Exercices à faire:
- A) Recopiez le passage de la chronique du concert qui va de « En première partie, le » jusqu'à « à nos chroniques). ».
- B) D'après la chronique du concert, répondez par oui ou par non à chaque affirmation en citant mot pour mot les mots qui tranchent : (i) le public est venu peu nombreux ; (ii) Sam DUBOIS joue des steel drums et des percussions ; (iii) pour le chroniqueur, la musique électro et le jazz se mélangent parfaitement.

Extrait fourni:
Ça décoiffe les mèches folles

Alfortville la nuit. Choc thermique du redoux. Chouette, le public est venu très nombreux.
En première partie, le Aron OTTIGNON Trio avec Aron OTTIGNON, piano, percussions, FX pedal, Rodi KIRK, électroniques à savoir drum machine, modular synthé, sampler, mixing desk et FX, Sam DUBOIS, steel drums et percussions (il va falloir ajouter un lexique technique à nos chroniques).

Autant dire un trio augmenté qui fricote sérieusement avec le nouveau monde, celui de la relation homme-machine et qui, nous dira le leader, teste avec nous, ce soir, sa nouvelle orientation. Merci de nous prendre pour des cobayes, on est habitué depuis les turpitudes des ingénieurs nucléaires et chimistes qui ont transformé la Terre en paillasse.
Alors quoi de nouveau sous notre vieux soleil dans cette tentative de faire coîter les effets électro, les grosses pulsations binaires qui ne sont pas sans rappeler les musiques de boîte ( Vous avez remarqué ? Dans ce monde augmenté, on sort de la boîte, on monte dans sa caisse pour aller en boîte, on rate un virage au retour et tout finit dans une autre boîte. L’ère du container. ) Difficile de revenir à une pratique dansante du jazz dans une salle à fauteuils sauf pour un mec, pas un perdreau de l’année, qui nous ravit par son impro gesticulatoire là-bas, tout au bord de la scène. On entend bien que le pianiste sait faire autre chose que tripoter ses potards, que le batteur ne sait pas que frappouiller ses pads et que le mec aux tambours d’acier chorusse comme un grand. Mais il reste une impression de mélange pas tout à fait miscible entre la musique électro et le jazz.

Données affichées:

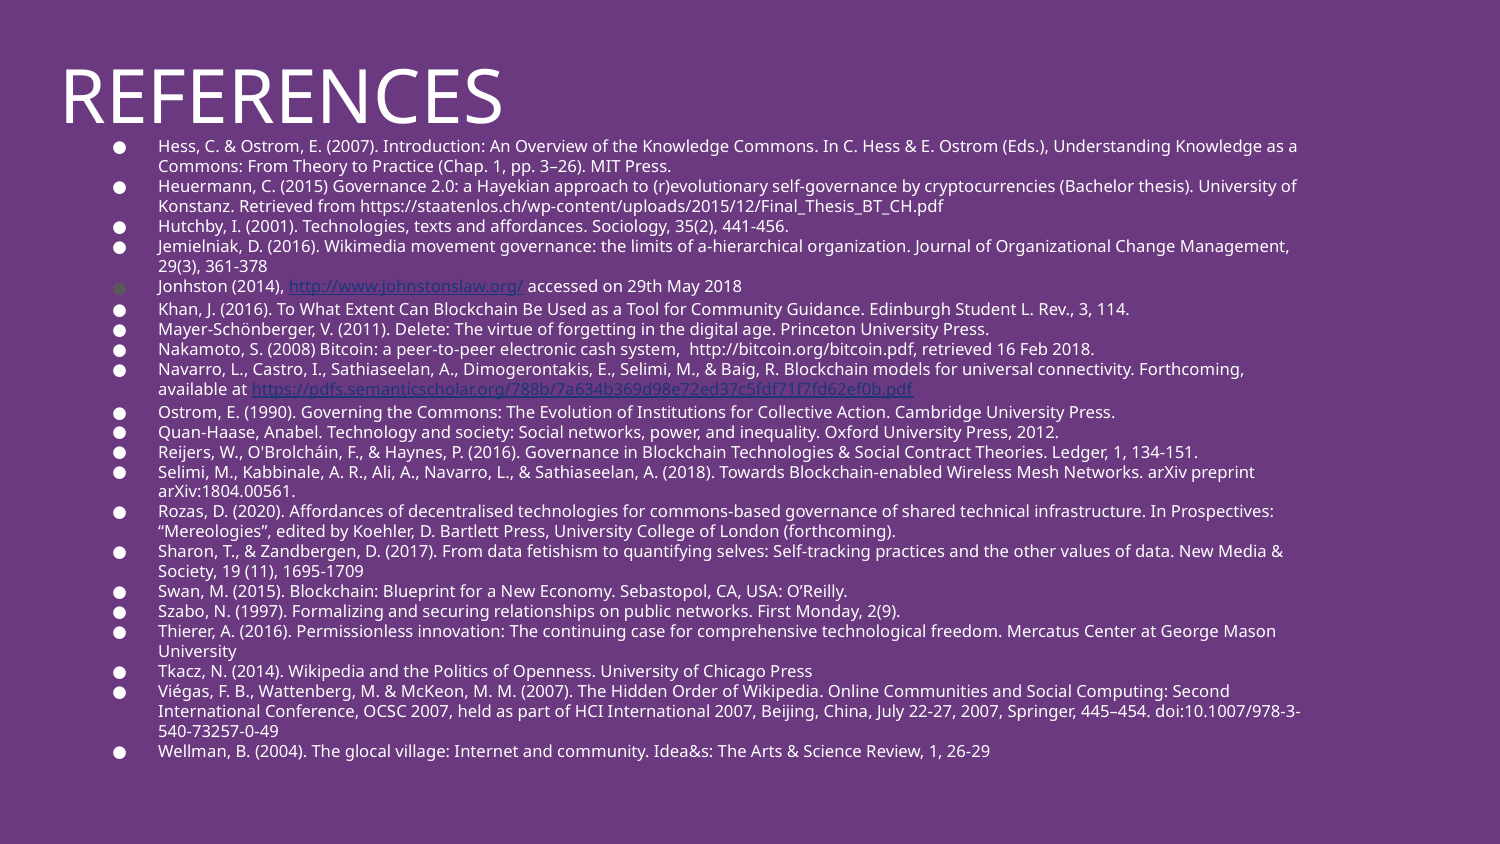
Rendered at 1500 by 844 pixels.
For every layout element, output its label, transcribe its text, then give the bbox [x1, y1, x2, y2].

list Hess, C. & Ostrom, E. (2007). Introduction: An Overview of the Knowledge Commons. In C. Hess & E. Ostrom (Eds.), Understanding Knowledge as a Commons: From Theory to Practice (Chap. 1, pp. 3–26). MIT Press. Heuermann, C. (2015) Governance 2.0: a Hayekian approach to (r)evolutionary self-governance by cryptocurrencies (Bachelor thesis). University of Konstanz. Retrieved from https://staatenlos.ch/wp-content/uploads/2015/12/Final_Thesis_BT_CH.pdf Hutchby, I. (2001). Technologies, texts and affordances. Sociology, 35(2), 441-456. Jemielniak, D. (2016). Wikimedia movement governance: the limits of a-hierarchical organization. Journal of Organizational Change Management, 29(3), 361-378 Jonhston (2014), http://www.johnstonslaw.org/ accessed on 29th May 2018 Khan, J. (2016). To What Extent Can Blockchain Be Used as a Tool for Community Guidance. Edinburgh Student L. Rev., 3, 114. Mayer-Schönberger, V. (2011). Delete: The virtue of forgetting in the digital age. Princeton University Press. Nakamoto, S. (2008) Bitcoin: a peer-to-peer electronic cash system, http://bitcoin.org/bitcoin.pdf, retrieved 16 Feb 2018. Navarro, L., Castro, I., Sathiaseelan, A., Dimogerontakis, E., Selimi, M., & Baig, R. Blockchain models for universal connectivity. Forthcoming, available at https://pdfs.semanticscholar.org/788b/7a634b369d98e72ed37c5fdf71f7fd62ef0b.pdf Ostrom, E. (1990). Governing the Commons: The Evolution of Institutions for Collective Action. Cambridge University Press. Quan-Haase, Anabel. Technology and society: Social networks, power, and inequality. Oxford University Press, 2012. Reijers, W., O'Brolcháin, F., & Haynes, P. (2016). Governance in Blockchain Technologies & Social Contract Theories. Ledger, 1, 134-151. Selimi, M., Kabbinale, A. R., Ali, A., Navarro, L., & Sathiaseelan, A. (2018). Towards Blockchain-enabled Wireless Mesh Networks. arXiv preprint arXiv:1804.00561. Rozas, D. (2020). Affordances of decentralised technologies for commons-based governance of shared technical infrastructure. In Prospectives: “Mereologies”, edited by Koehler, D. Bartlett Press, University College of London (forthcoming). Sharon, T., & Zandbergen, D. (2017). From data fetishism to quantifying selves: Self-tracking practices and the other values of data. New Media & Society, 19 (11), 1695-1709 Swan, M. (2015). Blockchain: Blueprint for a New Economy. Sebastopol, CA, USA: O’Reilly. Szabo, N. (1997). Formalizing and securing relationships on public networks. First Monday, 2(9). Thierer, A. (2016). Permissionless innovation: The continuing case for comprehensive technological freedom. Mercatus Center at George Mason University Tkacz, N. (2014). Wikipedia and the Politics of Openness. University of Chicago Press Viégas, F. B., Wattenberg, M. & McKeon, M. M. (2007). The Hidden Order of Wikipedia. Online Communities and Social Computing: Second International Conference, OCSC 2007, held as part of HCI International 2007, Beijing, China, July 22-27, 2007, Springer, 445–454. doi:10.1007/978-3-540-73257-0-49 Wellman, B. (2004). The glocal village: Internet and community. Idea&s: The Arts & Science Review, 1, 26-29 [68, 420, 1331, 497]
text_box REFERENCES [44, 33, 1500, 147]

Corrigé de l'exercice:
- A)
En première partie, le Aron OTTIGNON Trio avec Aron OTTIGNON, piano, percussions, FX pedal, Rodi KIRK, électroniques à savoir drum machine, modular synthé, sampler, mixing desk et FX, Sam DUBOIS, steel drums et percussions (il va falloir ajouter un lexique technique à nos chroniques).

- B)
(i) Non : « le public est venu très nombreux ».
(ii) Oui : « Sam DUBOIS, steel drums et percussions ».
(iii) Non : « il reste une impression de mélange pas tout à fait miscible entre la musique électro et le jazz ».